The transcriptional pattern of mcyB, in response to oleamide treatment, was not in line with the variation of microcystins in the medium in this study. The transcription of mcyB was depressed at 8 and 16 mg/L, whereas the microcystins in the medium increased under these two oleamide concentrations. Microcystins are mainly accumulated within the cells (Juttner and Luthi 2008). The microcystins in the medium were the parts released from inside of cells. Results of ultrastructural observation indicated that the cell membrane was damaged by oleamide at 16 mg/L. Thus, we postulate that the damage of cellular membrane caused the increase of microcystins release, which led to higher concentration of microcystins in the medium under the treatments of 8 and 16 mg/L. As indicated in Fig. 1, the growth of M. aeruginosa NIES-843 was inhibited by oleamide at a concentration of 1–16 and 2–16 mg/L on day 2 and 6, respectively, but the transcription of mcyB was not influenced by oleamide at a concentration of 0.5–4 and 0.5–16 mg/L on day 2 and 6, respectively. The microcystin concentration in the culture medium in the treatment of 1, 2 and 4 mg/L of oleamide were lower than that in the control. We deduce that the higher cell density in the control corresponds to higher microcystins concentration in the medium.

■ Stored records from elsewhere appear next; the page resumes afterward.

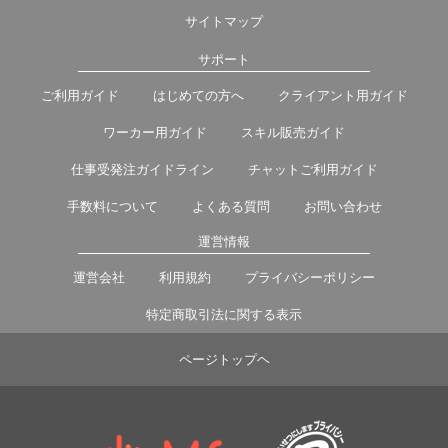
サイトマップ
サポート
ご利用ガイド
はじめての方へ
クライアント用ガイド
ワーカー用ガイド
スキル販売ガイド
仕事受発注ガイドライン
チャットご利用ガイド
手数料について
よくある質問
お問い合わせ
運営情報
運営会社
利用規約
プライバシーポリシー
特定商取引法に関する表示
ページトップヘ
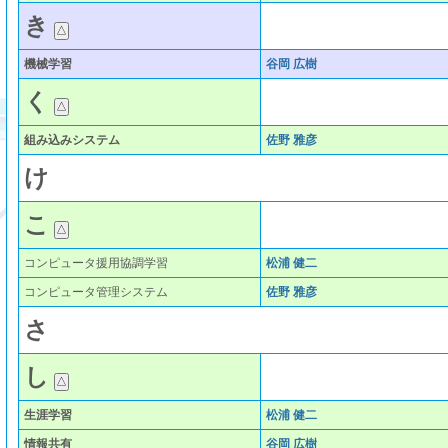
き
機械学習
谷岡 広樹
く
組み込みシステム
佐野 雅彦
け
こ
コンピュータ援用協調学習
松浦 健二
コンピュータ管理システム
佐野 雅彦
さ
し
生涯学習
松浦 健二
情報共有
谷岡 広樹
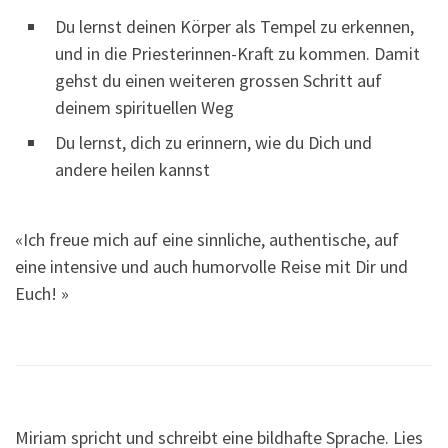
Du lernst deinen Körper als Tempel zu erkennen,
und in die Priesterinnen-Kraft zu kommen. Damit
gehst du einen weiteren grossen Schritt auf
deinem spirituellen Weg
Du lernst, dich zu erinnern, wie du Dich und
andere heilen kannst
«Ich freue mich auf eine sinnliche, authentische, auf
eine intensive und auch humorvolle Reise mit Dir und
Euch! »
Miriam spricht und schreibt eine bildhafte Sprache. Lies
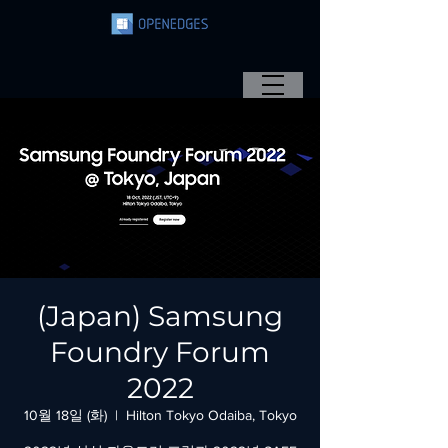
(Japan) Samsung
Foundry Forum
2022
10월 18일 (화)
  |  
Hilton Tokyo Odaiba, Tokyo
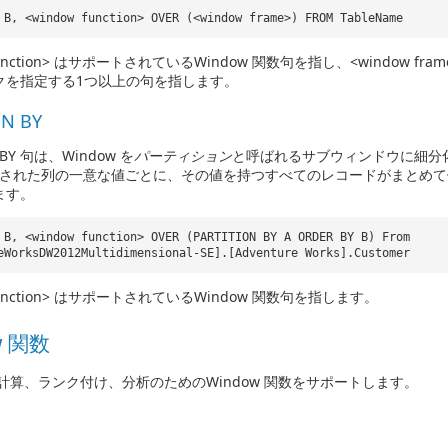
 B, <window function> OVER (<window frame>) FROM TableName
function> はサポートされているWindow 関数句を指し、<window fram
クを指定する1つ以上の句を指します。
ON BY
N BY 句は、Window を
パーティション
と呼ばれるサブウィンドウに細分化し
指定された列の一意な値ごとに、その値を持つすべてのレコードがまとめ
ます。
 B, <window function> OVER (PARTITION BY A ORDER BY B) From
eWorksDW2012Multidimensional-SE].[Adventure Works].Customer
 function> はサポートされているWindow 関数句を指します。
w 関数
計算、ランク付け、分析のためのWindow 関数をサポートします。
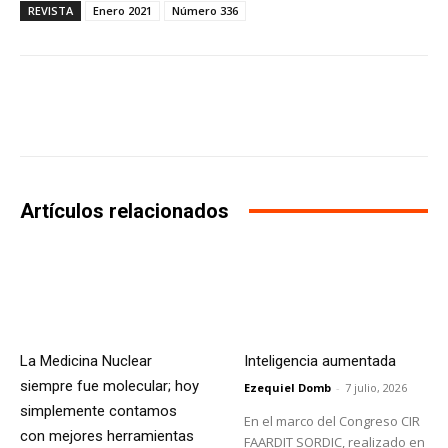
REVISTA
Enero 2021
Número 336
Facebook
X
WhatsApp
Li
Artículos relacionados
La Medicina Nuclear
Inteligencia aumentada
siempre fue molecular; hoy
Ezequiel Domb
-
7 julio, 2026
simplemente contamos
En el marco del Congreso CIR
con mejores herramientas
FAARDIT SORDIC, realizado en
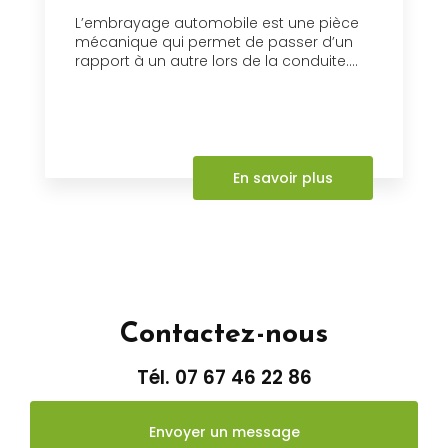
L’embrayage automobile est une pièce
mécanique qui permet de passer d’un
rapport à un autre lors de la conduite....
En savoir plus
Contactez-nous
Tél.
07 67 46 22 86
Envoyer un message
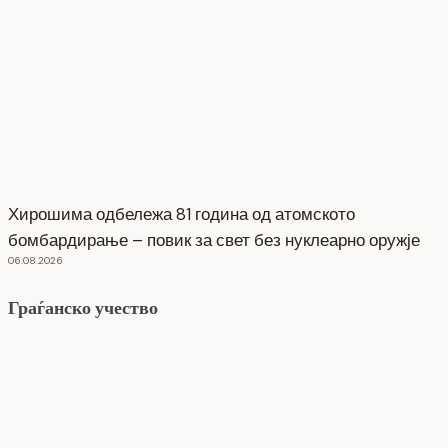
Хирошима одбележа 81 година од атомското
бомбардирање – повик за свет без нуклеарно оружје
06.08.2026
Граѓанско учество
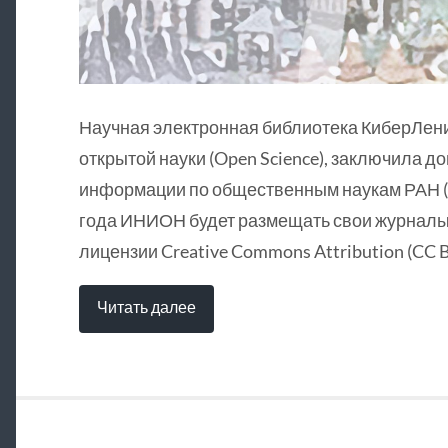
Научная электронная библиотека КиберЛен
открытой науки (Open Science), заключила д
информации по общественным наукам РАН (
года ИНИОН будет размещать свои журналы 
лицензии Creative Commons Attribution (CC B
Читать далее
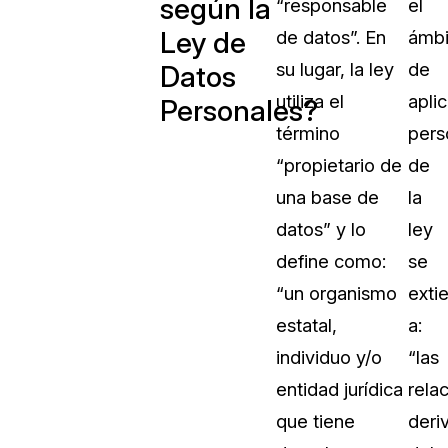
según la
“responsable
el
Vea cómo los clientes usan CaseG
Ley de
de datos”. En
ámbi
rídico
sus necesidades de redacción
su lugar, la ley
de
Datos
utiliza el
apli
Personales?
 Financieros
Centro de Ayuda
término
pers
Obtenga respuestas a sus pregunt
CaseGuard
“propietario de
de
una base de
la
Videoteca
datos” y lo
ley
 Comunicación y
Vea todo lo que puede hacer con
define como:
se
iento
CaseGuard. Práctica nuevas habili
aprender
“un organismo
exti
estatal,
a:
e Atención Telefónica
Recomendaciones
individuo y/o
“las
Historias sobre cómo nuestros clie
entidad jurídica
rela
utilizan CaseGuard studio a diario
 Crisis y Las Líneas
que tiene
deri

Beside existed in many plants, oleamide is also existed in many mammals. The function of oleamide in mammals received extensive study, and it has been elucidated to have many physiological functions in mammals, e.g., sleep-induction (Cravatt et al. 1995), modulation of gap junction communication in glial cells (Boger et al. 1998), and reducing anxiety (Akanmu et al. 2007). However, the information about the physiological function of oleamide in plants is limited. Previous studies suggested that the function of oleamide in plants may involve in seedling development, hormone signaling and plant–microbe interactions (Teaster et al. 2007; Tripathy et al. 1999; Kim et al. 2010). Results presented in this study provide some new information about possible inhibitory mechanism of oleamide against cyanobacteria. Though no adverse effect on mammals was reported and given the characteristics of simple chemical synthesis, biodegradable and relative stronger inhibitory effect against Microcystis, the possibility of using oleamide as an algicide needs further study on the ecological and public health risks to avoid devastating events irreversibly before large scale of applications can be made.

Conclusion

The EC50 of oleamide on the growth of M. aeruginosa NIES-843 was 8.60 ± 1.20 mg/L. Oleamide could induce the disturbance of fatty acids constituent in the cell of M. aeruginosa NIES-843, which led to the distortion of thylakoid membrane, the loss of integrity of plasma membrane and the release of microcystins. The electron accepting side of the photosystem II is a target of toxicity by oleamide against M. aeruginosa NIES-843.